• EXERCISE PASSAGE:
AI OnAI Off
Secured Content in Index
Hi
I think FilterForVisitor is what you are looking for: http://world.episerver.com/documentation/Class-library/?documentId=find/8/6941FA55
David
Aug 26, 2017 15:39
FilterForVisitor applies a filter to the query that gets sent to the web service, but it doesn't make the index any more secure. When you the server-api, you can watch the queries (through fiddler or similar tool) it is sending to the open Rest Api to query the index. It does filter out the content I don't want to expose -- but since that REST api itself is open to any user who knows how to execute a web service, they can execute the same query without the Filters applied to see the indexed information that our client doesn't want exposed.
Can an index be locked down in a way that only certain user accounts, or only certain IP Address(es) can use the web/JS API?
Aug 28, 2017 11:11
I believe it may be possible to lock down by IP address. Contact Episerver managed services to set it up.
Also worth bearing in mind you should never expose your Find Rest endpoint URL to the public.

• WORK TO COMPLETE: What pieces of advice do the replies in the "Secured Content in Index" thread give? List each one.

• LISTED RECORDS:
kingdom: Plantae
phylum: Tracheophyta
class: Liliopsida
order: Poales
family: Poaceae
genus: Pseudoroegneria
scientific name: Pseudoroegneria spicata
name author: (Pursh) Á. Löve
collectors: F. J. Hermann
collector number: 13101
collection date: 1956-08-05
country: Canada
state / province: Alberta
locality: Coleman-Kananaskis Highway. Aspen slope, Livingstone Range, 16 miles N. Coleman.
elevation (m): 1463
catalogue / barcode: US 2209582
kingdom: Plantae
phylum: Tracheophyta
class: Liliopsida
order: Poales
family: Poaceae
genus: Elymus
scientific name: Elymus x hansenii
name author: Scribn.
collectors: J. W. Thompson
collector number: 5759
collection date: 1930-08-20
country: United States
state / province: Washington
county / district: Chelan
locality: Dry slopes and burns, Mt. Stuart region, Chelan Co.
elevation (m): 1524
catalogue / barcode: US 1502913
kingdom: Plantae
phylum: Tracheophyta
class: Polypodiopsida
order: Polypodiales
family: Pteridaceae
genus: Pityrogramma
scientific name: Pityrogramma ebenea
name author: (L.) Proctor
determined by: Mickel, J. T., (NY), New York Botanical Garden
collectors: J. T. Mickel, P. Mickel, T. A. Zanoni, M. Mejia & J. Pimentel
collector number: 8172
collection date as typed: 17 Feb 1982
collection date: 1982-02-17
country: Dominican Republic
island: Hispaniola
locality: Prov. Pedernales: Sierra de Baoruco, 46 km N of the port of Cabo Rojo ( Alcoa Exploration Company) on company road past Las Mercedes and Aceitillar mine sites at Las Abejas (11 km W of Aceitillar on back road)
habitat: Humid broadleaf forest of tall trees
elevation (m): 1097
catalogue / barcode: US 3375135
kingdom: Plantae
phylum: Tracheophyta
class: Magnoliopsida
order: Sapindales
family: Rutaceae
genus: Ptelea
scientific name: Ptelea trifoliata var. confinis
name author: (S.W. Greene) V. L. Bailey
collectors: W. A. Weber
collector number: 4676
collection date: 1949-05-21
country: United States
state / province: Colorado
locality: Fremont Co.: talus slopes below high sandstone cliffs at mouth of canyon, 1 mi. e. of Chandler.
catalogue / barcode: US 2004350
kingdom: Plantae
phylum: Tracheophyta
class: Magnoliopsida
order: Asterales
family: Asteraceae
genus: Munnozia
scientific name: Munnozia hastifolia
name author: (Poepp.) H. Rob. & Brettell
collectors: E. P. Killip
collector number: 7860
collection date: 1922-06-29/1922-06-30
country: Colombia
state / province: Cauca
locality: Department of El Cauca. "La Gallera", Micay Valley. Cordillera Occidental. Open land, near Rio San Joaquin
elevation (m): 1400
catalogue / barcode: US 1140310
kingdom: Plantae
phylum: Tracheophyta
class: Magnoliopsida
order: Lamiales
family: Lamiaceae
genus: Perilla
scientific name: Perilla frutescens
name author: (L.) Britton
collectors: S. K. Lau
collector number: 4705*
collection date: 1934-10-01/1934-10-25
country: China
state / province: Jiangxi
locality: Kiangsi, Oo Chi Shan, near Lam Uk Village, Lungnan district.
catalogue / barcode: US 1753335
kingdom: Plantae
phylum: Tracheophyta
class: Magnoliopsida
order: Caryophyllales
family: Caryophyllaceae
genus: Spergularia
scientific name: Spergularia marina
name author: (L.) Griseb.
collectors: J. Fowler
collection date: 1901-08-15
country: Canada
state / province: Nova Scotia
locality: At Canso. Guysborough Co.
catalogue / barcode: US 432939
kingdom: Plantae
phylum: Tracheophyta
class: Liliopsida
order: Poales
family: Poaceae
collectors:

• REPLY TO THE EXERCISE:
- Use FilterForVisitor.
- Lock the index down by IP address, which the reply believes may be possible.
- Contact Episerver managed services to set that up.
- Never expose the Find Rest endpoint URL to the public.